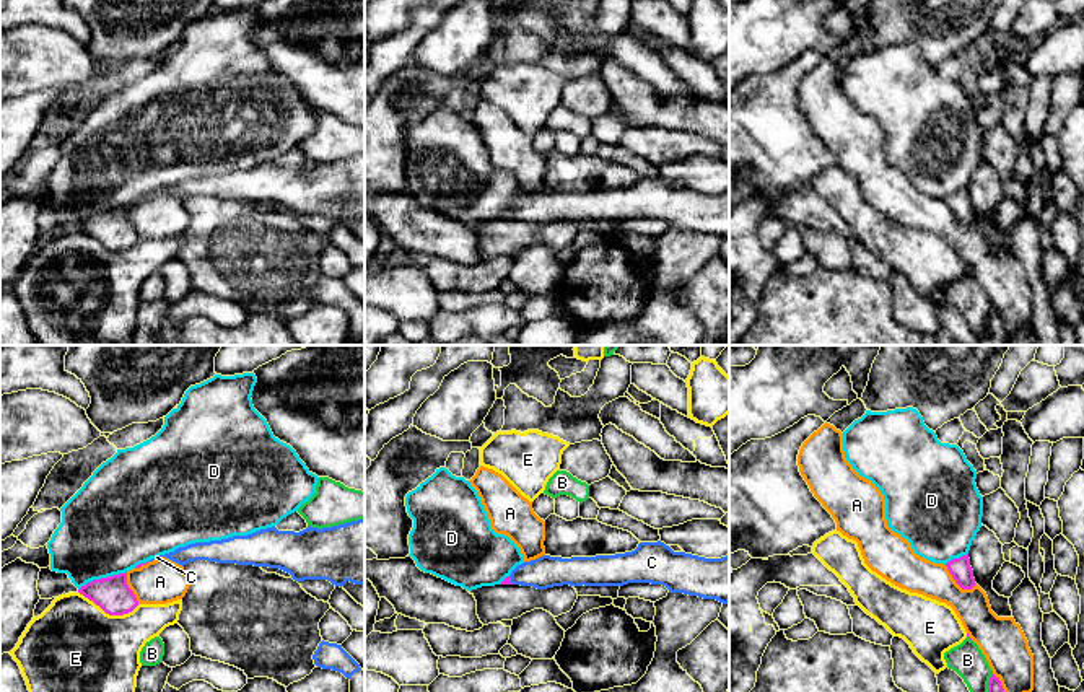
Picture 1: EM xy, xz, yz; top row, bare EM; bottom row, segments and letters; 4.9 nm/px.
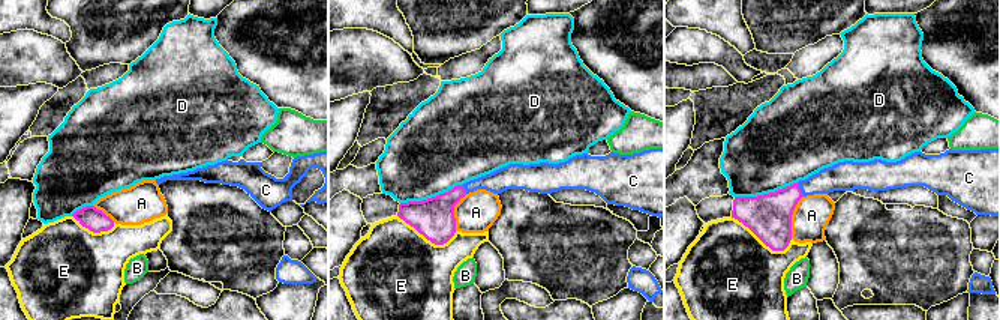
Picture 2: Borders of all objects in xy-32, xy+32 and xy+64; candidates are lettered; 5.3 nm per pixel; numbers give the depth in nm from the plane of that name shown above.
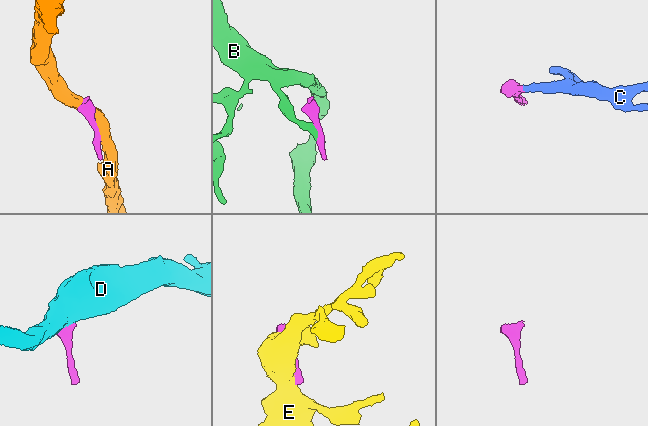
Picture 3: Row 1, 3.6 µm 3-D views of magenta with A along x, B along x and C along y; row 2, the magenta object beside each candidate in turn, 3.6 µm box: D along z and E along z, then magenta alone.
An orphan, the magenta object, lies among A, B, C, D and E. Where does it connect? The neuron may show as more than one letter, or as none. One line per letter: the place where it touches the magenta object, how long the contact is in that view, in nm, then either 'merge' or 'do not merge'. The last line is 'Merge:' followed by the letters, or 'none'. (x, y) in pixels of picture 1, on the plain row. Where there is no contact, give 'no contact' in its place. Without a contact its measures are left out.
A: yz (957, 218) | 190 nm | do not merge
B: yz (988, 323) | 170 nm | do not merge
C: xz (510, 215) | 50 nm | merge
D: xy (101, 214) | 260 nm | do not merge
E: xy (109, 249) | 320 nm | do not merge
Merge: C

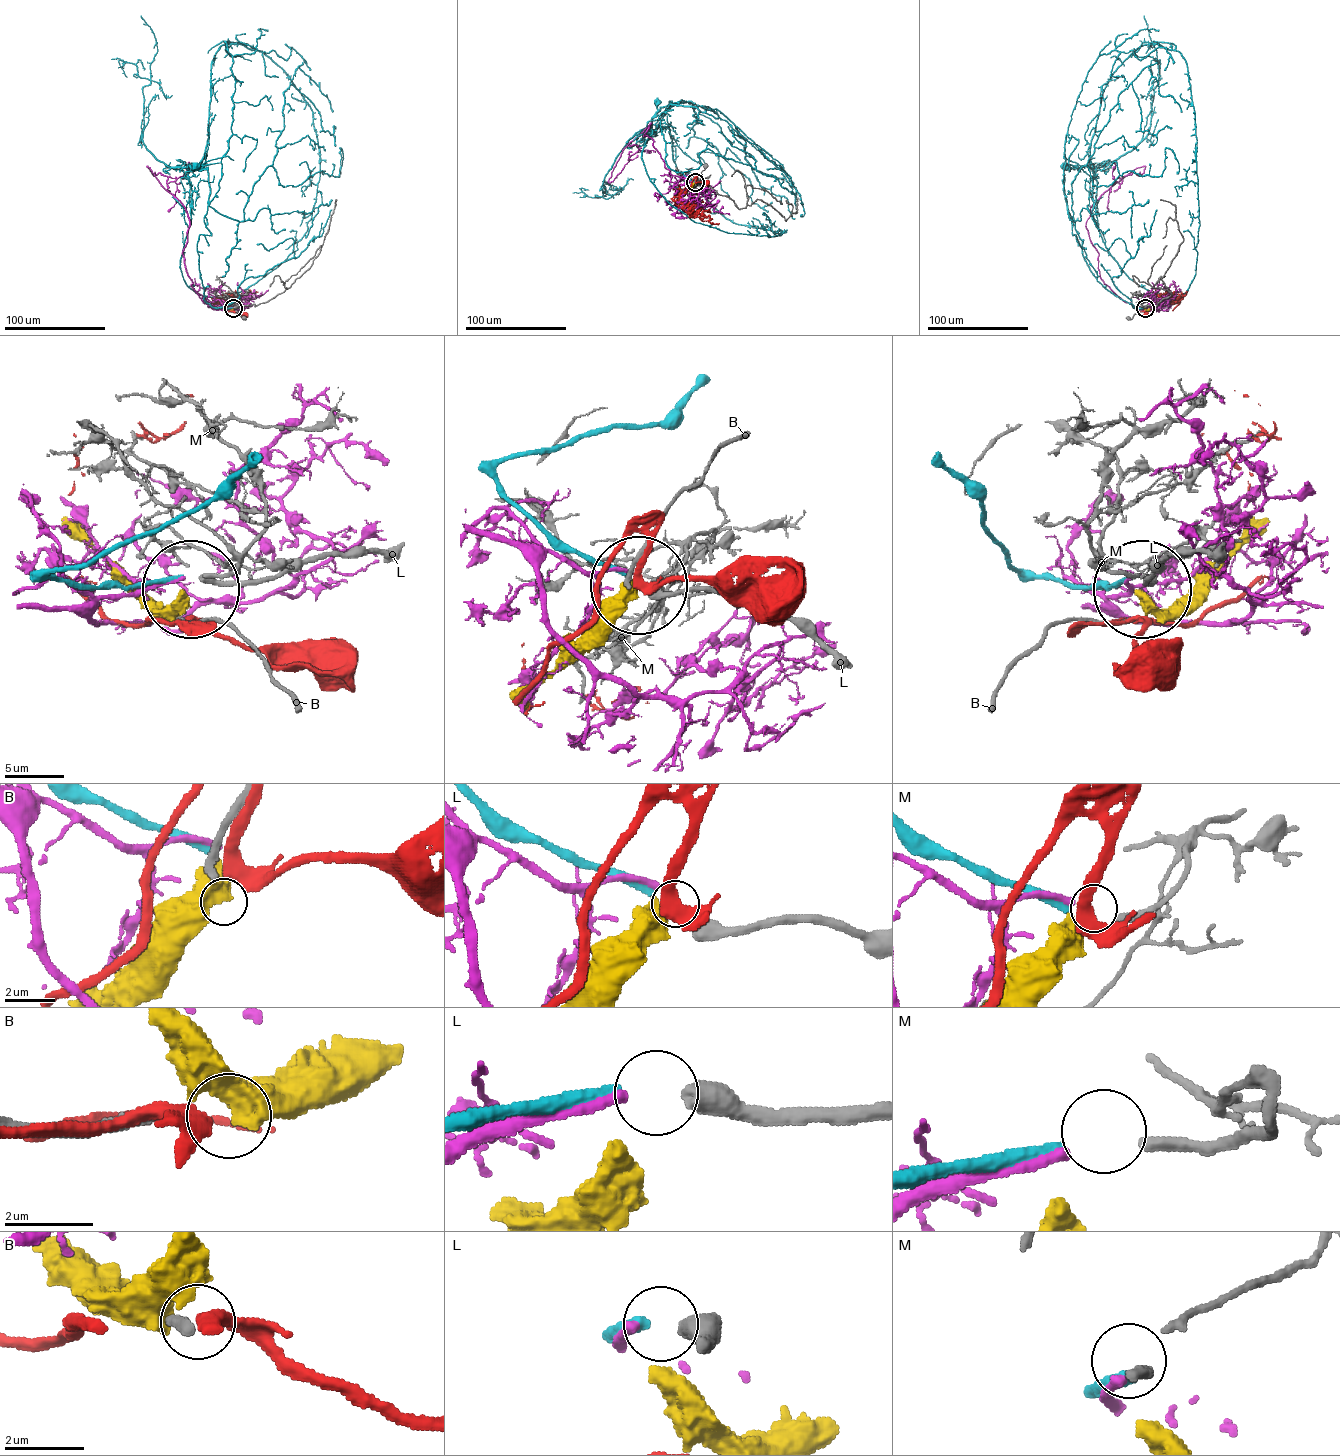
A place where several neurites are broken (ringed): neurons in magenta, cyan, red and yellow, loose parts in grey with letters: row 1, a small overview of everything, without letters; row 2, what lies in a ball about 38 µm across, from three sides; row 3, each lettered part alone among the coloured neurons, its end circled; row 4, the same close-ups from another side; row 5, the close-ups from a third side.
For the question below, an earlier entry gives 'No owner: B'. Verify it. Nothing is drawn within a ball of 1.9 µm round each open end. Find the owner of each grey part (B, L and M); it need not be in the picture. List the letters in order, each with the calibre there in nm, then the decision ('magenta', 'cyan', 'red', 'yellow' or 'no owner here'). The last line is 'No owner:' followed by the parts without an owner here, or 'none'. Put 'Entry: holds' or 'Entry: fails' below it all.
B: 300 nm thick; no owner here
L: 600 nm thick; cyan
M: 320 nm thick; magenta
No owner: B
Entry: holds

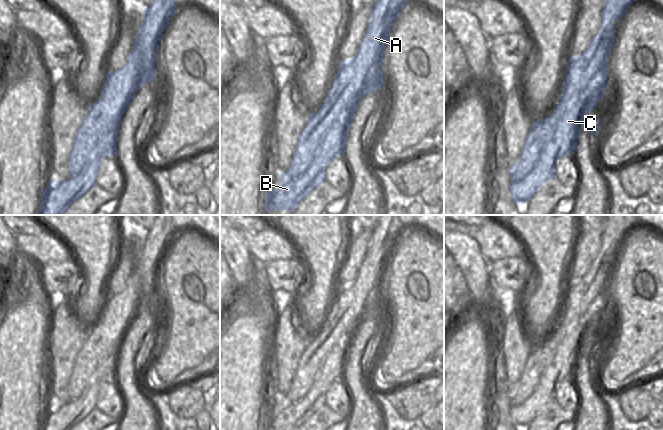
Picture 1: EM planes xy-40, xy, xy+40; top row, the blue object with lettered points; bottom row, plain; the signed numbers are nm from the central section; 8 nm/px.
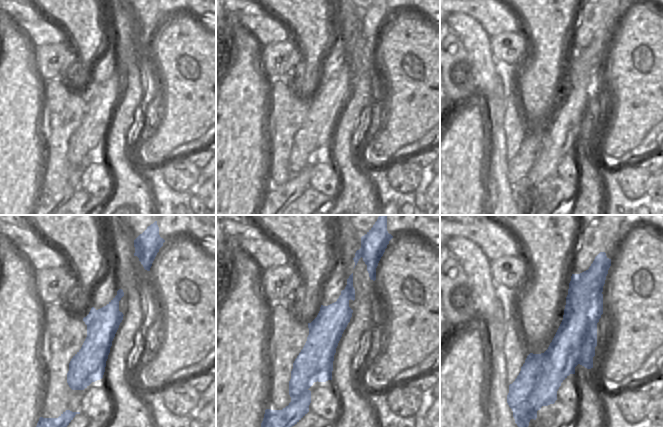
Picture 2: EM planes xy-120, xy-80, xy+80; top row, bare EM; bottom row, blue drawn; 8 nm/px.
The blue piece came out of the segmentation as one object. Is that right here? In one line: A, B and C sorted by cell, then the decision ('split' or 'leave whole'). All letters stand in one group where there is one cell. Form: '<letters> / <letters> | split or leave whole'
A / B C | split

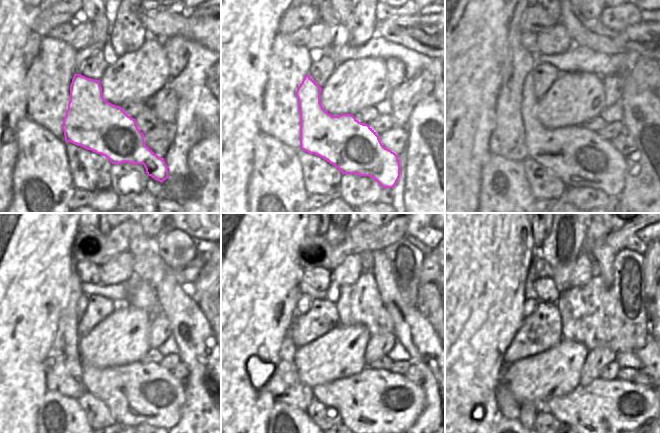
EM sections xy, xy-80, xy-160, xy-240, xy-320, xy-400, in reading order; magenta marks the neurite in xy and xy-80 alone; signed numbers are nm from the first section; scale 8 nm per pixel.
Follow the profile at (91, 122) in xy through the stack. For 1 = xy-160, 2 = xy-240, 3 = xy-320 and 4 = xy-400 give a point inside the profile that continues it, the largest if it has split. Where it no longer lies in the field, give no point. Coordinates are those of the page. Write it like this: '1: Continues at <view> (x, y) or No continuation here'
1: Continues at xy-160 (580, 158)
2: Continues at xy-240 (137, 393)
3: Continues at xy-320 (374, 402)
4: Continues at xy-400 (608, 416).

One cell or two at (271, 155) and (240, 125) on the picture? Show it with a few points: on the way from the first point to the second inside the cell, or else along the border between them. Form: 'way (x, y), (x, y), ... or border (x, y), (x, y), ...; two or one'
*-*-*
§ **TASK DIRECTIONS**: Your copy should match the records above word for word, but without images.

§ **YOUR RESPONSE**:
Picture 1: EM xy, xz, yz; top row, bare EM; bottom row, segments and letters; 4.9 nm/px.
Picture 2: Borders of all objects in xy-32, xy+32 and xy+64; candidates are lettered; 5.3 nm per pixel; numbers give the depth in nm from the plane of that name shown above.
Picture 3: Row 1, 3.6 µm 3-D views of magenta with A along x, B along x and C along y; row 2, the magenta object beside each candidate in turn, 3.6 µm box: D along z and E along z, then magenta alone.
An orphan, the magenta object, lies among A, B, C, D and E. Where does it connect? The neuron may show as more than one letter, or as none. One line per letter: the place where it touches the magenta object, how long the contact is in that view, in nm, then either 'merge' or 'do not merge'. The last line is 'Merge:' followed by the letters, or 'none'. (x, y) in pixels of picture 1, on the plain row. Where there is no contact, give 'no contact' in its place. Without a contact its measures are left out.
A: yz (957, 218) | 190 nm | do not merge
B: yz (988, 323) | 170 nm | do not merge
C: xz (510, 215) | 50 nm | merge
D: xy (101, 214) | 260 nm | do not merge
E: xy (109, 249) | 320 nm | do not merge
Merge: C

A place where several neurites are broken (ringed): neurons in magenta, cyan, red and yellow, loose parts in grey with letters: row 1, a small overview of everything, without letters; row 2, what lies in a ball about 38 µm across, from three sides; row 3, each lettered part alone among the coloured neurons, its end circled; row 4, the same close-ups from another side; row 5, the close-ups from a third side.
For the question below, an earlier entry gives 'No owner: B'. Verify it. Nothing is drawn within a ball of 1.9 µm round each open end. Find the owner of each grey part (B, L and M); it need not be in the picture. List the letters in order, each with the calibre there in nm, then the decision ('magenta', 'cyan', 'red', 'yellow' or 'no owner here'). The last line is 'No owner:' followed by the parts without an owner here, or 'none'. Put 'Entry: holds' or 'Entry: fails' below it all.
B: 300 nm thick; no owner here
L: 600 nm thick; cyan
M: 320 nm thick; magenta
No owner: B
Entry: holds

Picture 1: EM planes xy-40, xy, xy+40; top row, the blue object with lettered points; bottom row, plain; the signed numbers are nm from the central section; 8 nm/px.
Picture 2: EM planes xy-120, xy-80, xy+80; top row, bare EM; bottom row, blue drawn; 8 nm/px.
The blue piece came out of the segmentation as one object. Is that right here? In one line: A, B and C sorted by cell, then the decision ('split' or 'leave whole'). All letters stand in one group where there is one cell. Form: '<letters> / <letters> | split or leave whole'
A / B C | split

EM sections xy, xy-80, xy-160, xy-240, xy-320, xy-400, in reading order; magenta marks the neurite in xy and xy-80 alone; signed numbers are nm from the first section; scale 8 nm per pixel.
Follow the profile at (91, 122) in xy through the stack. For 1 = xy-160, 2 = xy-240, 3 = xy-320 and 4 = xy-400 give a point inside the profile that continues it, the largest if it has split. Where it no longer lies in the field, give no point. Coordinates are those of the page. Write it like this: '1: Continues at <view> (x, y) or No continuation here'
1: Continues at xy-160 (580, 158)
2: Continues at xy-240 (137, 393)
3: Continues at xy-320 (374, 402)
4: Continues at xy-400 (608, 416).

One cell or two at (271, 155) and (240, 125) on the picture? Show it with a few points: on the way from the first point to the second inside the cell, or else along the border between them. Form: 'way (x, y), (x, y), ... or border (x, y), (x, y), ...; two or one'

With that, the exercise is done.